The symptom you're likely to see is a broken-image icon at the upper left
hand corner of each page. The broken image is a series of file-folder tabs
for an image map. That image map is how you get to the other web pages.

You can recover by right-clicking on the broken-image icon. Select "View
Image", then back out. This will build the image map correctly.

You will almost always have to do this on the first page, but it often won't
trigger on later page loads.

Here's what's going on. Mozilla tries to stream multiple concurrent requests
at the webservers it talks to in order to speed up page loading. The
dimwitted little firmware webserver in the Linksys is only single-threaded
and doesn't handle concurrent requests. So there's a race condition. When you
hit the window just right, you get an aborted request and a broken graphic.

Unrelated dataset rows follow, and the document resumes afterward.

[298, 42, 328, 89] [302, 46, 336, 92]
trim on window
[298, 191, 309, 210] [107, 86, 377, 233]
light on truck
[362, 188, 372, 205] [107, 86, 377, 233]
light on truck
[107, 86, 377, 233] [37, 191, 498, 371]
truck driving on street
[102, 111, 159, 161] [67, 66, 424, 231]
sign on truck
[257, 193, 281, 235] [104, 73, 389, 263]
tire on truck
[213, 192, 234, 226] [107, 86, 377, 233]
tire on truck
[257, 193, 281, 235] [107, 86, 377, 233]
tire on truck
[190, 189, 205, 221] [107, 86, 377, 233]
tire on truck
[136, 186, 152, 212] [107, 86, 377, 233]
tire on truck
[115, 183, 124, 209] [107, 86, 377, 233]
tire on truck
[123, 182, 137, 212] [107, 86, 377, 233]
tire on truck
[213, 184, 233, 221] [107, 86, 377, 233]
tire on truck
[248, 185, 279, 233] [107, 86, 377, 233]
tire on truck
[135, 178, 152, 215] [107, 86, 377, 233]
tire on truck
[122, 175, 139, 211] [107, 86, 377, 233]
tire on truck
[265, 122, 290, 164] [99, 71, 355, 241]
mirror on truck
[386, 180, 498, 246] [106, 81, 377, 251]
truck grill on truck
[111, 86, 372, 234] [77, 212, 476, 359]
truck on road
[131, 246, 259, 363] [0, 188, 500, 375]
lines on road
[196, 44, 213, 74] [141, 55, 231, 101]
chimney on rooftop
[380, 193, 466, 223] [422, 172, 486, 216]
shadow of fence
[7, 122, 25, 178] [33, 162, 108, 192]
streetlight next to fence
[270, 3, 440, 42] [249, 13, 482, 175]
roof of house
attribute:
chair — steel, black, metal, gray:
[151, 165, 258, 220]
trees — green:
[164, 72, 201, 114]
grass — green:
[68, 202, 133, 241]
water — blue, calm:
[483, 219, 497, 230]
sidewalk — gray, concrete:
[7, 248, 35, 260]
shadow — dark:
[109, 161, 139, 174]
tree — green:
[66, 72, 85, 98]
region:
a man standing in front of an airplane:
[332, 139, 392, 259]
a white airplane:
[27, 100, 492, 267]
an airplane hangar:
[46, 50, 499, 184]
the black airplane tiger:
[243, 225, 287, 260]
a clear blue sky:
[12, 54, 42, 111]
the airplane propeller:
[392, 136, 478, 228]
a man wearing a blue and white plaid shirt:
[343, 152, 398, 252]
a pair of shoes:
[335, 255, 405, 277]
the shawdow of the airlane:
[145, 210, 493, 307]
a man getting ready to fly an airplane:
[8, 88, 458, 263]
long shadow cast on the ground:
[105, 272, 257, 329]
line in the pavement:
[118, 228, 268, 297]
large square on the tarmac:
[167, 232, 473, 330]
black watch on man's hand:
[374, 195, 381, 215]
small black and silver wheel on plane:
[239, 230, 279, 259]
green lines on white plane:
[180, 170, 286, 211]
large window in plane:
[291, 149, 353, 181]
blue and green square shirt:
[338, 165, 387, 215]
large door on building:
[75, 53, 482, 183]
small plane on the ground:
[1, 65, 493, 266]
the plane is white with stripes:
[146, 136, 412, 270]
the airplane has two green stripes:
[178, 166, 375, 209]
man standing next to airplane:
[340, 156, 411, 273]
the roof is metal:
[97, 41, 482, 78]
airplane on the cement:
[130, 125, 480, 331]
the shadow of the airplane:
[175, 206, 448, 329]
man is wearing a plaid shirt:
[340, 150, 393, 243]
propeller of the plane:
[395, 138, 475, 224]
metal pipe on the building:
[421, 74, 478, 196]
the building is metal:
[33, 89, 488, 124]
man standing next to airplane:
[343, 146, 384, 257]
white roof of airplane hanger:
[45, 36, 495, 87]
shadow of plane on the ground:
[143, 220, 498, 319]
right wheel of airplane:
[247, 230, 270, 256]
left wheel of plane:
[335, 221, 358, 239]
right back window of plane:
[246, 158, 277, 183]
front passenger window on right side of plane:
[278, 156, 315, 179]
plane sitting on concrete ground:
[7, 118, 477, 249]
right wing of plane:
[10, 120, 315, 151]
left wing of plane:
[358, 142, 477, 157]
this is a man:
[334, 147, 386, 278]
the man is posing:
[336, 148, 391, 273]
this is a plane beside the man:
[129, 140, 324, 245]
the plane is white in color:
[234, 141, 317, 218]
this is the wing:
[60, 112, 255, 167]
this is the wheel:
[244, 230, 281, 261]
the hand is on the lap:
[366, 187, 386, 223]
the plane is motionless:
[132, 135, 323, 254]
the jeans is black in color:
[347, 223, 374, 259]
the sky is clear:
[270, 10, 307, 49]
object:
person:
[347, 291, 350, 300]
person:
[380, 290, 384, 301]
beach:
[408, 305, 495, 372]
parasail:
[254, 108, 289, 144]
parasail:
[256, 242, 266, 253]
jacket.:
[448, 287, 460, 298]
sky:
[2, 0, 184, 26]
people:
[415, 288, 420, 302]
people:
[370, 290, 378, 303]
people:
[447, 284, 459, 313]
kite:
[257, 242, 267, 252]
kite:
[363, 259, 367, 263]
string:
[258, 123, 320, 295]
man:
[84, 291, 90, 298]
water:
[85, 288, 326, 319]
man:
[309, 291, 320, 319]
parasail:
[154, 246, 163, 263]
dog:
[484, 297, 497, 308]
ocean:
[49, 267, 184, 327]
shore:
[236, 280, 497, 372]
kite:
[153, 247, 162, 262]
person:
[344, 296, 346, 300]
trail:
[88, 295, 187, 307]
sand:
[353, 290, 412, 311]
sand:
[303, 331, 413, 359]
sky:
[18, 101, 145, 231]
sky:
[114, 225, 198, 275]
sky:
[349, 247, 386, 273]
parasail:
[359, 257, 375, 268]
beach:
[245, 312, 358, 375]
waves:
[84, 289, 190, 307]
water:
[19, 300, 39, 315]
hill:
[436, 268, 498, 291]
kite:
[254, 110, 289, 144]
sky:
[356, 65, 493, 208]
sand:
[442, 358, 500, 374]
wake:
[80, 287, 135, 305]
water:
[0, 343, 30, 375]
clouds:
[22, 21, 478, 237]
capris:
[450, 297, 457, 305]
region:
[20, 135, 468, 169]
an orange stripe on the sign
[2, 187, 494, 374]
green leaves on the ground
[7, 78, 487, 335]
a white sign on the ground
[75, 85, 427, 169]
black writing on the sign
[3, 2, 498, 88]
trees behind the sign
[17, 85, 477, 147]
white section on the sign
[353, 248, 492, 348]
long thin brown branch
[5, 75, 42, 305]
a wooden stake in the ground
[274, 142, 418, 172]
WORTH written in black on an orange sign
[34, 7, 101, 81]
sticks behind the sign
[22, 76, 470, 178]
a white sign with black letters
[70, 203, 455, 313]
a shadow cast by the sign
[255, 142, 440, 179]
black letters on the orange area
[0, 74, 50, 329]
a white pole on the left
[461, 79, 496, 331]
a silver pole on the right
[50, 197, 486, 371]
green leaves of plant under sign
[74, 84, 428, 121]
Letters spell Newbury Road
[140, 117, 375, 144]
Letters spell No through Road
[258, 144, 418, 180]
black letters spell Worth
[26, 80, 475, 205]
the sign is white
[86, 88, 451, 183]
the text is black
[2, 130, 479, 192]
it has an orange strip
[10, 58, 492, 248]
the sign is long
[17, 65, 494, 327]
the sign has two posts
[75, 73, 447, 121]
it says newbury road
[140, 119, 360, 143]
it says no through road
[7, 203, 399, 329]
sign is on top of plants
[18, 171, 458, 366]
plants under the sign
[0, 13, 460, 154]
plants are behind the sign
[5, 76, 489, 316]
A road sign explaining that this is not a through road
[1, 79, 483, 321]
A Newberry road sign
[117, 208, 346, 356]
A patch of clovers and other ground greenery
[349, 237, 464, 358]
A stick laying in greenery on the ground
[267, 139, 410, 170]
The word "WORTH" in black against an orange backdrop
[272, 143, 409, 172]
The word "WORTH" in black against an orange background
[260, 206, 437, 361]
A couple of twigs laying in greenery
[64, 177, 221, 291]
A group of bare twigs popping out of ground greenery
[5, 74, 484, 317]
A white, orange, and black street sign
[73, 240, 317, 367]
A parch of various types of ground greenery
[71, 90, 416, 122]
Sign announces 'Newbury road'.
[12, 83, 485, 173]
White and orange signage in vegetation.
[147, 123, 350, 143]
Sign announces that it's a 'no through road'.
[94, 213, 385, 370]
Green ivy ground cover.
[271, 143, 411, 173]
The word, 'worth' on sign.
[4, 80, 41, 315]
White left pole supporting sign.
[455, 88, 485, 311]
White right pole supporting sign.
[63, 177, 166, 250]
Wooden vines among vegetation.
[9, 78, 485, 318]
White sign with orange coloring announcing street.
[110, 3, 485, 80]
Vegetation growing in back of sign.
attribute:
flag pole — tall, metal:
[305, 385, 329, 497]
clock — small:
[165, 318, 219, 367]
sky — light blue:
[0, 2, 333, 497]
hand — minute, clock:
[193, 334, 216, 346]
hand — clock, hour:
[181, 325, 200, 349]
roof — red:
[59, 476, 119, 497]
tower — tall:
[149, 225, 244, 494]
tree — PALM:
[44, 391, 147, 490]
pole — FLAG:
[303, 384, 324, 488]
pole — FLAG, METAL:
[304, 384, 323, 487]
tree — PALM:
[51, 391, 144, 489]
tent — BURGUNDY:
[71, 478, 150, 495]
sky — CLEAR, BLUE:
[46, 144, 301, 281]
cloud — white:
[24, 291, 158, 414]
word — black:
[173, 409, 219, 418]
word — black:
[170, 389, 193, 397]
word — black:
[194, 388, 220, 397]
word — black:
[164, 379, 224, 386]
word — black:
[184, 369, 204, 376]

Most other browsers are immune to this problem. Konqueror doesn't trigger it.
Neither does Internet Explorer.
-----------------------------------------------------------------------------

10. Related Resources

There's a large user-community website at [http://www.linksysinfo.org/]
LinksysInfo.org. It includes news, support forums, and custom firmware
downloads.

There is a Linksys tips and tricks [http://www.dslreports.com/faq/linksys]
FAQ; it's mostly Windows stuff, but a few of the war stories may be useful.